Former US President Bill Clinton has been chosen to lead the US delegation to a weekend commemoration of the 1995 Srebrenica massacre. He will be joined by his former Secretary of State Madeleine Albright.

Mustafa Ceric mit Bill Clinton und Imam Kavazovic 1995
Seen here opening a memorial in Bosnia in 2003, Clinton began US-led peace efforts after SrebrenicaImage: picture-alliance/dpa

Clinton, who was serving US president at the time of the massacre, was selected to head the delegation by President Barack Obama.

As well as being joined by members of the US Congress, he will also be accompanied by Madeleine Albright. Albright, who was US Secretary of State between 1997 and 2001, is part of a bipartisan 10-member delegation including members of the Senate and House of Representatives.

The commemoration is scheduled for Saturday in Bosnia-Herzegovina.

Srebrenica has gone down in history as the worst massacre to have occurred on European soil since World War II.

Bosnian Serb troops, led by Gen. Ratko Mladic - who is currently on trial in the Hague - overran Srebrenica in July 1995, while it remained an enclave within Serb-held territory. Some 25,000 people remained in the town, seeking help from Dutch UN peacekeepers. the UN soldiers were outnumbered and the Serb forces immediately slaughtered some 2,000 men and boys, before pursuing and killing some 6,000 who fled into the forests.

As US President between 1993 and 2001, Clinton presided over the US response to conflict in the former Yugoslavia.

Peace talks to end war

After having waited for a European response to the conflict that never fully materialized, Clinton dispatched a high-level delegation to the Balkans, with the efforts leading to US sponsored peace talks at Dayton, Ohio. The Bosnian War officially ended on December 14, 1995.

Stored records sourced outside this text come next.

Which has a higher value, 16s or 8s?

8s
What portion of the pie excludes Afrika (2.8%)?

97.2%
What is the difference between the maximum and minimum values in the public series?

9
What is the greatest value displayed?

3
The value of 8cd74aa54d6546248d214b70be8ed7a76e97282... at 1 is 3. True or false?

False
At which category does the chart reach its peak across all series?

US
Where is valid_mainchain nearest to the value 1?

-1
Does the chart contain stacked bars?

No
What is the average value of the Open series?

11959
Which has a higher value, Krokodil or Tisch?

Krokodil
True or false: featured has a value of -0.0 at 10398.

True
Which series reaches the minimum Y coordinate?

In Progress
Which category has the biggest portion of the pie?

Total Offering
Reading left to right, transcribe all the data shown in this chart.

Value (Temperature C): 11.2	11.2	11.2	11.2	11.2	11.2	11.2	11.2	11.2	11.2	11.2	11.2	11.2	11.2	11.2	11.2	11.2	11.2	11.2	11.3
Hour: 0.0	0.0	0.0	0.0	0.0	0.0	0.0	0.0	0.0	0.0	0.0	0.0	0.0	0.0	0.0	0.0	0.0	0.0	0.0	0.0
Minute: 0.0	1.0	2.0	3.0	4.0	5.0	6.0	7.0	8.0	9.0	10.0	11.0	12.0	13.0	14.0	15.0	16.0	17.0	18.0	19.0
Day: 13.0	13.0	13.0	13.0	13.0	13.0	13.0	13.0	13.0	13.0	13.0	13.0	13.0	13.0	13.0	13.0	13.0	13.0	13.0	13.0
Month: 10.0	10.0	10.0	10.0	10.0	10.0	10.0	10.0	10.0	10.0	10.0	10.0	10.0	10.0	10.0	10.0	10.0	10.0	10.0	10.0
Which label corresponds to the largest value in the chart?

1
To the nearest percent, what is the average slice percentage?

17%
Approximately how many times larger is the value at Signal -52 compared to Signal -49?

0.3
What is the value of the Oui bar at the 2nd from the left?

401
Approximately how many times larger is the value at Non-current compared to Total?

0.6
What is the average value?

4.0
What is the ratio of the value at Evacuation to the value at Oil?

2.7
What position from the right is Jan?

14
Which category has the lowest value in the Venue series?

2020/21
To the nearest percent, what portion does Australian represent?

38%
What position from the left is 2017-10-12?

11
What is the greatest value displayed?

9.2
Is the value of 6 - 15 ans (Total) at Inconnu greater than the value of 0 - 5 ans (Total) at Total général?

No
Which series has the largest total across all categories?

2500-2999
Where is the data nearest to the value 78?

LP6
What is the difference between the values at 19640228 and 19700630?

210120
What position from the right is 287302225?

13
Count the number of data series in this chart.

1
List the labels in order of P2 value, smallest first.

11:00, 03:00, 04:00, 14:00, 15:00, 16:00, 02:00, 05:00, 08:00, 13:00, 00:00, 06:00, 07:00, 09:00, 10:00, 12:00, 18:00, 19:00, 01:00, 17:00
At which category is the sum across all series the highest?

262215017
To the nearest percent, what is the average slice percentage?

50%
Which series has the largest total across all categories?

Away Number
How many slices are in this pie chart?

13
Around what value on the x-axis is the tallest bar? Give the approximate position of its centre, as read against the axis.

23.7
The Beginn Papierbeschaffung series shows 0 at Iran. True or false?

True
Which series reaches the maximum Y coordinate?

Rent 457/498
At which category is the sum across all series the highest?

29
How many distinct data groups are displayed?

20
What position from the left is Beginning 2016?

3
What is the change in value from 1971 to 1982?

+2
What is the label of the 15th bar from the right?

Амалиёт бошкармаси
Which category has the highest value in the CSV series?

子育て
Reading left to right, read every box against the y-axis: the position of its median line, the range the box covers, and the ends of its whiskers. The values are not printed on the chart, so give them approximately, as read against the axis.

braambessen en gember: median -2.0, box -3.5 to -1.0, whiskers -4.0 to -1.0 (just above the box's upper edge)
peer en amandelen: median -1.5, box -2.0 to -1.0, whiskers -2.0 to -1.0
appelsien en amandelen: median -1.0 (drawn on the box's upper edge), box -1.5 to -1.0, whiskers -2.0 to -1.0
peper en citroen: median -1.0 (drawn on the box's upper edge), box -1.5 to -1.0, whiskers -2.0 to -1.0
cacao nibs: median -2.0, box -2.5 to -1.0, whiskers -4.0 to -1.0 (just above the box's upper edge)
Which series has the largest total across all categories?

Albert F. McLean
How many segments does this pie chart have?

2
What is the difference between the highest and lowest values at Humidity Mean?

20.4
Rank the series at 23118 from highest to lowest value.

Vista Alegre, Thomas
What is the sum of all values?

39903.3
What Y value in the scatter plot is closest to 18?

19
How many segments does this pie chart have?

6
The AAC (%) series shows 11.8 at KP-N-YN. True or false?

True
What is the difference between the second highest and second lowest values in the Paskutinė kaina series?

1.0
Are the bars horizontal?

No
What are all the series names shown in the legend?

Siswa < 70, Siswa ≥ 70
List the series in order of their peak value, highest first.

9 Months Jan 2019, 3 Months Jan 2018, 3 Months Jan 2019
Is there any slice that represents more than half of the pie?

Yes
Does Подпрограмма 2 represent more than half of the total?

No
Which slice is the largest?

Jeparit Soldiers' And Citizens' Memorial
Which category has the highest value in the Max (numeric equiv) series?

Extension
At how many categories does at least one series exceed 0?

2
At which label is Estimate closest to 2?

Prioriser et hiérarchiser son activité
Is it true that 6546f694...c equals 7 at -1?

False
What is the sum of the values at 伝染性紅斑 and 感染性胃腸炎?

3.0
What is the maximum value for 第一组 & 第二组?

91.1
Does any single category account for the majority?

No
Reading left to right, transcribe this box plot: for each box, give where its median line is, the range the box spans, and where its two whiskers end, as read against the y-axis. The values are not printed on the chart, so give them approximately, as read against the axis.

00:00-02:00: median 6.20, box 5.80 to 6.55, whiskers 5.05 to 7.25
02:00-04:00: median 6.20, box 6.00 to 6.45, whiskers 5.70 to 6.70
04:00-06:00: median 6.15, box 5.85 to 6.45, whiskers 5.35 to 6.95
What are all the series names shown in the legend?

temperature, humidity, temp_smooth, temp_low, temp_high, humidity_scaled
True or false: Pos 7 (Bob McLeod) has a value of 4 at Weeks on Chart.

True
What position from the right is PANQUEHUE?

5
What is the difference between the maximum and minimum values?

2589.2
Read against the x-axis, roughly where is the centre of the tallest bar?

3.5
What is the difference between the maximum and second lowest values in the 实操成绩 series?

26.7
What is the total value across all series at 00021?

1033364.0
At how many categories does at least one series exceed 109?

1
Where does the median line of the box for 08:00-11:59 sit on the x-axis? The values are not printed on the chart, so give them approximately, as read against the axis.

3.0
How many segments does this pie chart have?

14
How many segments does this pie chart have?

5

In August 1995, as the chief US delegate to the United Nations, Albright notably displayed aerial photographs to the UN Security Council that showed mounds of freshly dug earth near to Srebrenica. The displaced soil had not been seen in previous pictures, and was consistent with mass burials having taken place.

Serbian Prime Minister Aleksandar Vucic has agreed to attend the commemoration event.

Vucic has said he would not attend the event if a resolution declaring Srebrenica to have been a genocide was passed by the UN Security Council. He said he had asked Russian President Vladimir Putin to intervene and, on Wednesday, Russia used its veto in the Council to block the British-proposed resolution.